I don’t know him. I don’t remember him. I can’t trust him.
I repeat it over and over again. Like a mantra.
‘Which is why,’ he says emphatically, ‘it’s very important you don’t attract any attention to yourself. And especially not any press. Or photographers. Keep wearing the hat. Do whatever you need to do to conceal yourself.’
What is taking Heather so long? She should be here by now.
I look up to see that she’s stopped halfway across the parking lot to talk to a woman carrying a baby. Judging by their body language, I assume they know each other. Heather reaches out to tickle the small child, who laughs giddily in response.
‘I know you won’t believe anything I say,’ the boy continues, pulling my attention back to him. ‘At least not until you figure it out on your own. And I know you’re going to try to talk yourself out of whatever you’re feeling right now. That’s simply the way you are. But I also know the memory is in there somewhere. I’m in there somewhere.’
I drop my gaze to the ground, but he bends his head to catch it.
‘You just have to find it,’ he urges.
His voice is grave. Pleading. It makes my hands shake.
Heather has finished her conversation and is making her way towards us. She studies our interaction carefully, seemingly noticing the boy for the first time. She doubles her pace.
He glances in her direction, then back at me. ‘Sera, you need to try to remember.’
I can’t take it any more. The tingling skin. The heat. The eyes. It’s too much. I turn away from him and grab the last bag from the cart. I place it in the trunk, trying to block out the sound of his voice. But it continues to infiltrate all my mental barriers.
‘Don’t trust anyone,’ he urges. ‘Try to remember what really happened. Try to remember me.’
I focus on a box of frozen pizza that’s peeping out from the top of one of the bags.
290 words.
1,432 letters.
The counting seems to be working. I can no longer hear him. My forehead is starting to cool.
108 instances of the letter A.
87 instances of the letter—
‘Who was that?’ I hear Heather’s voice behind me and I swivel around.
‘Who?’
‘That boy who was just here talking to you.’
I think about telling her the truth. Repeating everything he said to me. But his voice still rings in my ears.
‘Don’t trust anyone.’
I peer up at Heather’s kind, gentle face. I may not remember much about anything, but I have a hard time believing she could possibly be dangerous.
Still, for some reason I find myself saying, ‘He recognized me from the news. I told him to leave me alone and he left.’
Maybe it’s because that’s what I want so desperately to believe myself.

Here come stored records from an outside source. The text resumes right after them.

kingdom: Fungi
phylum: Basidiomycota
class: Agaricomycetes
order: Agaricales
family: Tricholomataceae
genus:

She seems satisfied with my response and reaches up to close the trunk. I subtly scan the parking lot, searching for some trace of the boy, but I don’t see him anywhere. If Heather hadn’t asked about him, I might finally have been able to convince myself that he never even existed.
But he did.
And more than that, he knows about the locket.
Heather opens the car door for me and I nearly fall in, grateful to have something sturdy underneath me.
‘Well, Violet,’ Heather says with a chuckle as she gets in on the driver’s side and fastens her seat belt, ‘you survived the supermarket. You can pretty much conquer anything now.’
I smile politely and turn to gaze out the window. Violet, I repeat silently, the temporary name suddenly feeling as ill-fitting as my borrowed clothes.
10
WRITTEN
Heather and Scott’s son is home when we return from the supermarket. He’s smaller than I thought he would be. His photograph made him appear bigger somehow. But standing up, he’s only as high as my shoulder. His arms are skinny. His face is young. Childlike. Although I don’t technically know what thirteen is supposed to look like, Cody does not strike me as someone who is only three years younger than me. But perhaps a person does a lot of growing between the ages of thirteen and sixteen. His hair is dark blond. It sprouts in many different directions. Round wire-rimmed glasses sit across a round face that’s pocked with brown and orange freckles.